NaNoWriMo Tip #11: 3 Ways to Use Dramatic Irony

By Maryann Yin 

Is your National Novel Writing Month plot stuck? Maybe you need to add in a little irony.

The TED-Ed team partnered with educator Christopher Warner to create videos about both verbal irony and dramatic irony (embedded above). Below, we’ve rounded up three tips on how to incorporate dramatic irony into a story.

1. In a post for the Publishing Crawl blog, young adult author Julie Eshbaugh encourages that writers “reveal a character’s true feelings by allowing them to speak their mind to someone they don’t recognize.”

2. A contributor at the StoryCrafters, Ink. blog advises that one “use flashbacks and flash forwards.
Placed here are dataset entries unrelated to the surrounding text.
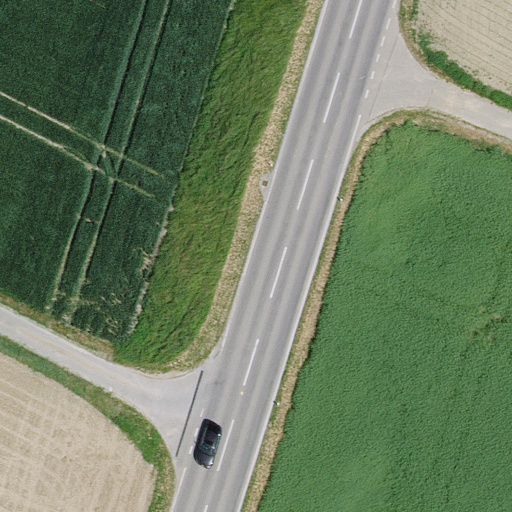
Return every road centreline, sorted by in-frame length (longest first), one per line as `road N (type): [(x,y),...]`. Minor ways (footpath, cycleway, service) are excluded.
road 1 (secondary): [(365,0),(206,511)]
road 2 (track): [(0,321),(230,438)]
road 3 (track): [(348,54),(511,124)]
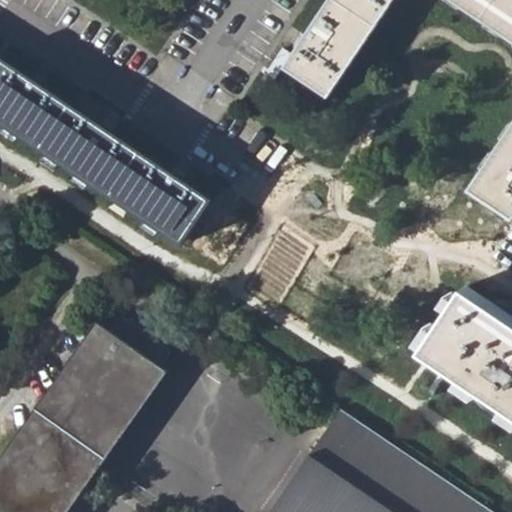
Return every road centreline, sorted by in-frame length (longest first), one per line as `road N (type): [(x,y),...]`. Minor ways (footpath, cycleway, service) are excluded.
road 1 (residential): [(0,11),(169,126)]
road 2 (residential): [(253,0),(169,126)]
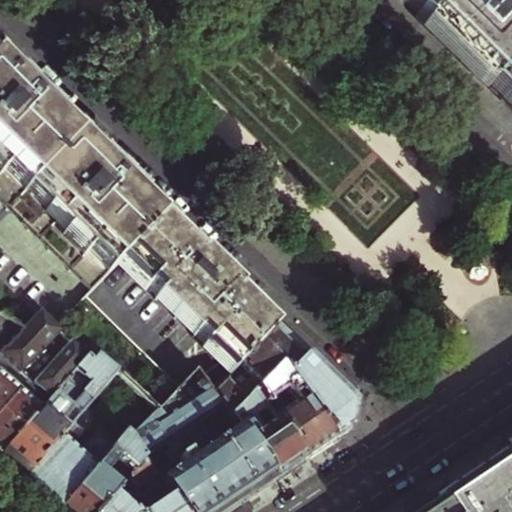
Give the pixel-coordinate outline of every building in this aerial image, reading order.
[(398,0),(423,24),(447,0),(398,0)] [(511,5),(506,0),(447,0),(423,24),(445,46),(480,80),(489,89),(511,64),(511,5)] [(33,96),(0,63),(0,203),(92,293),(122,263),(161,221),(110,171),(64,126),(33,96)] [(511,64),(489,89),(511,111),(511,64)] [(178,238),(161,221),(122,263),(136,277),(233,373),(238,367),(273,331),(261,320),(230,289),(202,262),(178,238)] [(98,358),(118,377),(157,414),(176,394),(83,303),(57,331),(60,334),(71,345),(88,361),(92,365),(98,358)] [(0,412),(28,381),(22,375),(60,334),(57,331),(41,315),(19,338),(0,357),(0,412)] [(0,357),(19,338),(0,320),(0,357)] [(289,347),(273,331),(238,367),(254,382),(251,386),(249,385),(248,384),(245,385),(243,386),(243,387),(243,389),(243,390),(244,393),(242,395),(226,380),(211,396),(227,418),(253,392),(278,368),(285,379),(303,361),(289,347)] [(71,345),(34,386),(51,401),(88,361),(71,345)] [(0,466),(11,476),(20,485),(76,424),(108,389),(118,377),(98,358),(92,365),(88,361),(51,401),(0,457),(0,466)] [(350,408),(303,361),(285,379),(332,444),(336,441),(348,433),(349,420),(350,408)] [(278,368),(253,392),(302,464),(320,452),(332,444),(285,379),(278,368)] [(227,418),(211,396),(195,374),(176,394),(157,414),(132,441),(143,458),(166,444),(172,455),(170,456),(174,462),(171,464),(168,460),(160,465),(168,479),(159,484),(177,511),(230,511),(246,501),(263,490),(273,484),(227,418)] [(142,421),(128,435),(132,441),(157,414),(118,377),(108,389),(142,421)] [(0,457),(51,401),(34,386),(28,381),(0,412),(0,457)] [(253,392),(227,418),(273,484),(290,472),(302,464),(253,392)] [(51,511),(59,511),(119,446),(97,426),(88,435),(76,424),(20,485),(41,502),(51,511)] [(100,511),(146,463),(143,458),(132,441),(128,435),(119,446),(59,511),(100,511)] [(511,511),(511,453),(452,494),(436,504),(441,511),(511,511)] [(177,511),(159,484),(146,463),(100,511),(177,511)]
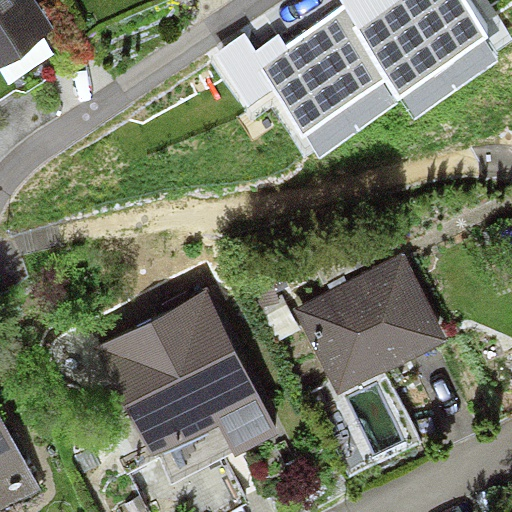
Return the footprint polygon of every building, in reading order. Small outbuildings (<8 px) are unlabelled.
[(0,0),(0,63),(50,29),(29,0),(0,0)] [(345,0),(351,8),(285,52),(277,40),(255,55),(244,39),(218,55),(251,103),(275,87),(304,129),(388,73),(400,92),(486,35),(462,0),(345,0)] [(406,257),(298,311),(342,398),(450,345),(406,257)] [(206,293),(96,347),(157,464),(268,403),(206,293)] [(0,412),(0,511),(6,511),(42,494),(0,412)]
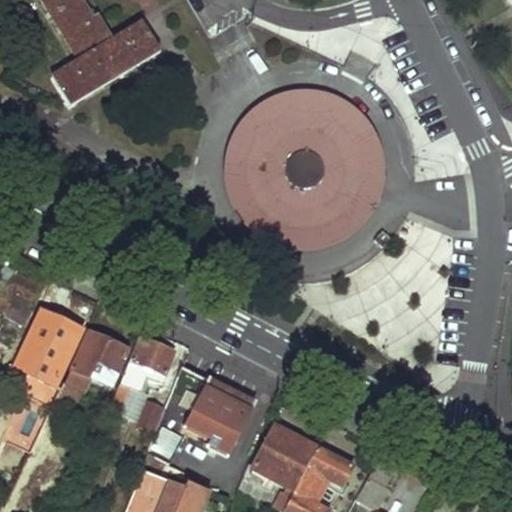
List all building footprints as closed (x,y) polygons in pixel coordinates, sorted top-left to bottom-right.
[(70,107),(158,53),(142,25),(113,42),(95,14),(91,16),(81,0),(42,0),(80,62),(53,80),(70,107)] [(353,147),(348,139),(341,131),(332,124),(323,120),(309,117),(298,117),(287,119),(276,123),(267,129),(260,136),(254,144),(250,152),(246,165),(246,178),(248,189),(252,200),(259,210),(269,219),(278,225),(290,229),(301,230),(313,230),(323,227),(334,221),(341,215),(350,205),(356,193),(359,180),(359,166),(356,153),(353,147)] [(185,203),(170,194),(158,214),(173,223),(185,203)] [(41,289),(16,276),(7,295),(18,300),(15,305),(29,313),(41,289)] [(79,332),(36,313),(10,371),(54,390),(79,332)] [(128,353),(86,335),(70,371),(113,390),(128,353)] [(172,354),(137,341),(110,411),(119,415),(128,389),(139,392),(143,381),(160,386),(172,354)] [(252,406),(178,368),(161,413),(151,438),(145,454),(169,465),(186,435),(226,457),(252,406)] [(80,390),(62,382),(51,406),(69,415),(80,390)] [(161,413),(143,407),(134,430),(151,438),(161,413)] [(281,511),(314,450),(275,429),(252,472),(287,491),(285,495),(281,493),(272,509),(277,511),(281,511)] [(349,468),(314,450),(281,511),(324,511),(309,504),(322,480),(339,489),(349,468)] [(398,460),(381,452),(355,502),(374,511),(376,511),(389,488),(386,486),(398,460)] [(183,490),(138,472),(123,511),(198,511),(206,494),(184,485),(183,490)]
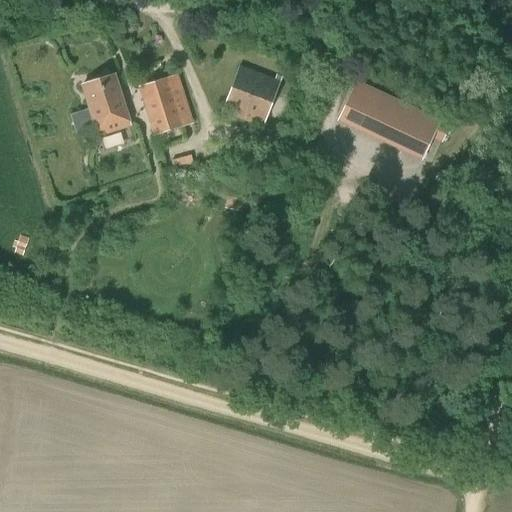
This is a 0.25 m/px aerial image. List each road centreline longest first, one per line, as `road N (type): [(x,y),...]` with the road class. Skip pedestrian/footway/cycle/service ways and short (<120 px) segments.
road 1 (track): [(478,482),(0,340)]
road 2 (track): [(248,0),(200,8),(111,0)]
road 3 (track): [(511,356),(478,482)]
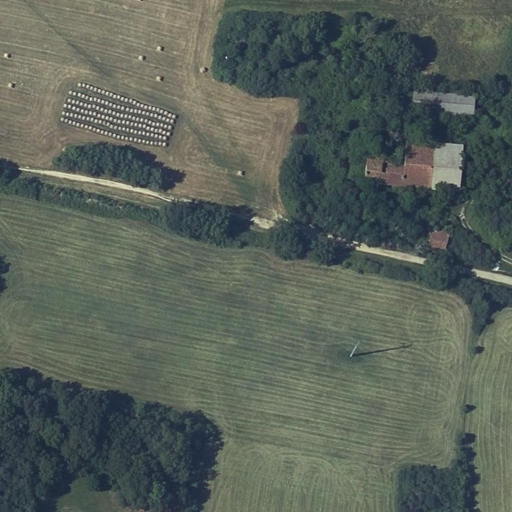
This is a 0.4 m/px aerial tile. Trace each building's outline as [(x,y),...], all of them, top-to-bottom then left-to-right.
[(485,100),(425,90),(422,110),(482,119),(485,100)] [(368,120),(365,138),(371,139),(374,121),(368,120)] [(378,122),(374,121),(371,139),(378,140),(381,128),(377,128),(378,122)] [(372,157),(369,178),(459,192),(466,159),(487,161),(491,142),(480,140),(477,151),(411,143),(408,160),(387,156),(386,159),(372,157)] [(422,230),(419,246),(449,253),(451,236),(447,235),(422,230)]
By revealing something in the past or the future, you may show the audience something that the characters do not.”

3. In a comic called “The Three Most Common Uses of Irony,” the Oatmeal references a scene in William Shakespeare’s tragic play “Romeo & Juliet” where the Capulets fret over Juliet’s death when the readers know that she has taken a sleeping potion. By sharing that secret, the tension of the story becomes heightened.

This is our eleventh NaNoWriMo Tip of the Day. To help GalleyCat readers take on the challenge of writing a draft for a 50,000-word novel in 30 days, we will be offering advice throughout the entire month.